An article in the ‘Insite’ section of the Toronto Star, December 12th, ‘Meet the net zero neighbours’ provided a good illustration of folk taking such a concept seriously.  A small group of neighbours in downtown Toronto determined to help the city to achieve its goal of net zero production of carbon greenhouse gases. A committee was formed, ‘The Harbord Village Residents Association, which pledged to convert their home heating/cooling energy from fossil fuels to renewable energy including rethinking changes in their transportation systems. They also agreed to work with other community groups having similar goals.

Driving though communities is rural Ontario provided a sense of promise for even greater change. A few homes had added solar panels for local production of energy. West of Shelburne many had opted for windmills to supply electricity. There were indications that society was beginning to think self-reliance to offset long range transmission of energy. One could almost feel optimistic that folk were starting to take control of their own affairs. Unfortunately, recent government action discourages development of such local initiatives.

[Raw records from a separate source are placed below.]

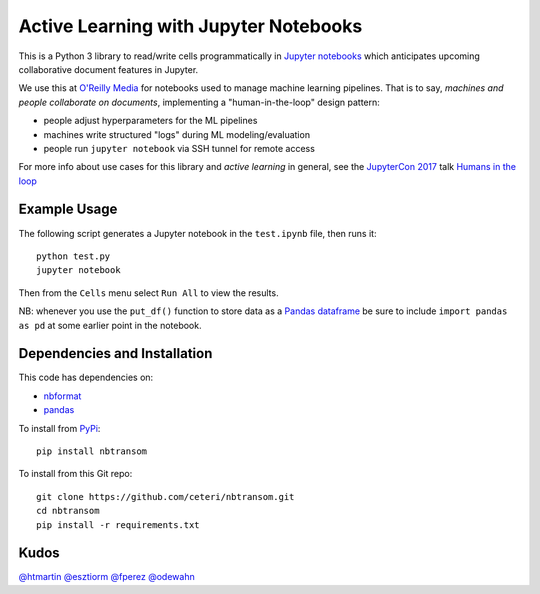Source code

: Active Learning with Jupyter Notebooks
======================================

This is a Python 3 library to read/write cells programmatically in
`Jupyter notebooks <https://jupyter.org/>`_ which anticipates upcoming
collaborative document features in Jupyter.

We use this at `O'Reilly Media <https://www.oreilly.com/>`_ for
notebooks used to manage machine learning pipelines.
That is to say, *machines and people collaborate on documents*, 
implementing a "human-in-the-loop" design pattern:

-  people adjust hyperparameters for the ML pipelines
-  machines write structured "logs" during ML modeling/evaluation
-  people run ``jupyter notebook`` via SSH tunnel for remote access

For more info about use cases for this library and *active learning* 
in general, see the `JupyterCon 2017 <https://jupytercon.com/>`_ talk
`Humans in the loop <https://conferences.oreilly.com/jupyter/jup-ny/public/schedule/detail/60058>`_


Example Usage
-------------

The following script generates a Jupyter notebook in the ``test.ipynb``
file, then runs it:

::

    python test.py
    jupyter notebook

Then from the ``Cells`` menu select ``Run All`` to view the results.

NB: whenever you use the ``put_df()`` function to store data as a 
`Pandas dataframe <https://pandas.pydata.org/pandas-docs/stable/generated/pandas.DataFrame.html>`_
be sure to include ``import pandas as pd`` at some earlier point in
the notebook.


Dependencies and Installation
-----------------------------

This code has dependencies on:

-  `nbformat <https://github.com/jupyter/nbformat>`_
-  `pandas <https://pandas.pydata.org/>`_

To install from `PyPi <https://pypi.python.org/pypi/nbtransom>`_:

::

    pip install nbtransom


To install from this Git repo:

::

    git clone https://github.com/ceteri/nbtransom.git
    cd nbtransom
    pip install -r requirements.txt


Kudos
-----

`@htmartin <https://github.com/htmartin>`_
`@esztiorm <https://github.com/esztiorm>`_
`@fperez <https://github.com/fperez>`_
`@odewahn <https://github.com/odewahn>`_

The use of bicycles in Canadian urban communities has been a source of controversy but in many European cities pedestrians and cyclists abound.  Individuals chose to use personal energy instead of CO2 producing transportation. Many used public electrical rail transport. Holland completely operates rail transport by electricity. Increased energy stations are largely based on solar and wind. Countries such as Germany rely heavily on solar farms. Numerous miles of windmills were observed off shore in Denmark. The use of renewable energy at the community level is becoming common practice world-wide and is central to thinking at the grass roots level.

Folk in North America will have to buy electric cars in the future as industry is changing production policy eliminating supply of fossil fuel burning cars within the next ten or fifteen years. Decision to restrict production of oil or natural gas is being made by the market as the cost of renewables decline while development cost of fossil fuels increases. Many truck companies have already converted to electricity power.  Some short-term flights now are based on electrically powered aircraft while considerable research is in the works for the use of hydrogen power for long distant flights in the future. Travel costs based on burning fossil fuels are proving to be more costly than the use of alternative fuels. Industry as well as grass roots society is making the change that ‘big oil’ is refusing to make.

Society has much to learn from Aboriginal philosophy. Aki Energy, a small non-profit Aboriginal company in Manitoba is working on conversion of tribal homes from fossil fuels to geothermal energy, (Getting to Zero, Tony Clarke, 2018).  At time of publication the small community organization had modified 150 homes of members and contracted for conversion of another 850. Houses across Canada with electrical heating and cooling are very fortunate and writing on the wall suggests that eventually construction codes will be changed to similar policy for new houses in the future.

Aboriginal communities generally relate more closely to natural elements of the planet. A visit to a community forest in northern Wisconsin illustrated that community use of forest land can provide the economic base for municipal life while retaining forest cover ensuring quality of life for members of the tribe. Profit from selective cutting and management of forests on their 10 townships provided roads, schooling, hospitals, etc. for the community while a photograph of the community showed an ecologically sound forested area in an otherwise marginal agricultural setting.

Indigenous wisdom illustrated the value of grass root community control where corporate and top down government decision-making failed to ‘get the job done’.